## What you will do
Pick every line out of the entries below that has the string "Pulumi", and copy it.

## Items from a dataset
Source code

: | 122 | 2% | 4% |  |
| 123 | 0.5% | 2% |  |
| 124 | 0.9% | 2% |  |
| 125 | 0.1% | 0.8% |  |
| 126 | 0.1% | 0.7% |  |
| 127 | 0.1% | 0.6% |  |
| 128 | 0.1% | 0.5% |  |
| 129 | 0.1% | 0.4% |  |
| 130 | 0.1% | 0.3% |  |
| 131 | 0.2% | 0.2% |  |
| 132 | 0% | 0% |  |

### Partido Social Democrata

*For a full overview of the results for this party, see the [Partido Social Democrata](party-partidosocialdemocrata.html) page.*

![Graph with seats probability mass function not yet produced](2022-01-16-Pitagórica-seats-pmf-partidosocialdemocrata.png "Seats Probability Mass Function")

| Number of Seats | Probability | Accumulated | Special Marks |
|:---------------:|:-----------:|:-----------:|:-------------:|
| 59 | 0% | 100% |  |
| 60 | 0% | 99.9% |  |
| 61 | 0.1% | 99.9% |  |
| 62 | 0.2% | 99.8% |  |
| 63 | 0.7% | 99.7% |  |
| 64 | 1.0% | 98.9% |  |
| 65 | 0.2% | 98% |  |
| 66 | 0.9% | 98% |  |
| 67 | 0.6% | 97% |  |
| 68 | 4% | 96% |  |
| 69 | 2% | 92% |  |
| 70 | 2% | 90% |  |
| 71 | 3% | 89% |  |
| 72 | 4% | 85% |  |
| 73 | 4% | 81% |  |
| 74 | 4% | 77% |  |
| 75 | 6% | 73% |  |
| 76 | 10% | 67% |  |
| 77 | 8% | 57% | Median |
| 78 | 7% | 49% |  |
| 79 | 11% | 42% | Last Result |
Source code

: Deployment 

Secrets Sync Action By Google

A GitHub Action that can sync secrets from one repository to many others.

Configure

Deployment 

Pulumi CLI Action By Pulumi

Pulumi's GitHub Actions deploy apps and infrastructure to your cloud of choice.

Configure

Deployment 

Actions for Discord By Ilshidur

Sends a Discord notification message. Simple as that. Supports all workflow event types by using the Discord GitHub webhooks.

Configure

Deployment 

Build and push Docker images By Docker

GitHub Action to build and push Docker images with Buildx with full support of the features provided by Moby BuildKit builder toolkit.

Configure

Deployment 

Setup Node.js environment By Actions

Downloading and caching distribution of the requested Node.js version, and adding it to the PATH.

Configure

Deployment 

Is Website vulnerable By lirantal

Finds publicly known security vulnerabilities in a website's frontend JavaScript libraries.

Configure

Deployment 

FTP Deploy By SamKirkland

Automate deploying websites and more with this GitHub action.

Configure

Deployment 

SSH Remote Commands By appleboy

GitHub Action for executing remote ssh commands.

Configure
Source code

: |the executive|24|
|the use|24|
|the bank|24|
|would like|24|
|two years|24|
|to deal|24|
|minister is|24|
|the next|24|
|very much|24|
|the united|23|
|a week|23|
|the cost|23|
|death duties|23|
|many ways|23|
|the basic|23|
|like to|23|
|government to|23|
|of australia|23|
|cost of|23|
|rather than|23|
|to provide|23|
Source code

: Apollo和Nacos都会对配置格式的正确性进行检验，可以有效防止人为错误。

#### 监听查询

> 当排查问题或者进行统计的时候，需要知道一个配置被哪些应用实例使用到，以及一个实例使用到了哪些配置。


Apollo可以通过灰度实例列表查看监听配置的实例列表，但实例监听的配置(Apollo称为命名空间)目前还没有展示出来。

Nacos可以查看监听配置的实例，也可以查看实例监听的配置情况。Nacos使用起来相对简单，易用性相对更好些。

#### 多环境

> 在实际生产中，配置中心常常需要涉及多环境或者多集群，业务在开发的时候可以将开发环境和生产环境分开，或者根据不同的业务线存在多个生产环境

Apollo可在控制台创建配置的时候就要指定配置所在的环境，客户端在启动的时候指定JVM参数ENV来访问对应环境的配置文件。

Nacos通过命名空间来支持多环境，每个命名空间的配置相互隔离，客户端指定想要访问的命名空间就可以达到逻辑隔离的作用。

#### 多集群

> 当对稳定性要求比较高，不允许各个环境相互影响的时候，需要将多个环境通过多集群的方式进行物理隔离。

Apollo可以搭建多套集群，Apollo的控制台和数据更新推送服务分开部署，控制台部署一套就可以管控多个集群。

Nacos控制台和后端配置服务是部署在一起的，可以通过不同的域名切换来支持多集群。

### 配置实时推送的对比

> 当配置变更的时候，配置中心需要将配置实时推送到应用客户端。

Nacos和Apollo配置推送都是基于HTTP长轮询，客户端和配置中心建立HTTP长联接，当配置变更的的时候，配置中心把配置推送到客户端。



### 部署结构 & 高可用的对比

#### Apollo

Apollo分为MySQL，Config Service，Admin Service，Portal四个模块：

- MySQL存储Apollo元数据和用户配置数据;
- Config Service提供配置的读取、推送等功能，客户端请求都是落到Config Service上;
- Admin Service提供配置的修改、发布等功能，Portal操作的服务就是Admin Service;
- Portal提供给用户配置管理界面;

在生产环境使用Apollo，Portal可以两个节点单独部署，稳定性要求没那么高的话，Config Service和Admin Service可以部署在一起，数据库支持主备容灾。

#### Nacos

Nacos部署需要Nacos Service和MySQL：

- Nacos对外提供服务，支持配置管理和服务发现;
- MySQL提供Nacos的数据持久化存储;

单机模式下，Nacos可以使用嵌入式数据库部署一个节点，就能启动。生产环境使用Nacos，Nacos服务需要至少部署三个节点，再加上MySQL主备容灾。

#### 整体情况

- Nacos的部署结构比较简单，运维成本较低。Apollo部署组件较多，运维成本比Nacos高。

## Solution to this exercise
Pulumi CLI Action By Pulumi
Pulumi's GitHub Actions deploy apps and infrastructure to your cloud of choice.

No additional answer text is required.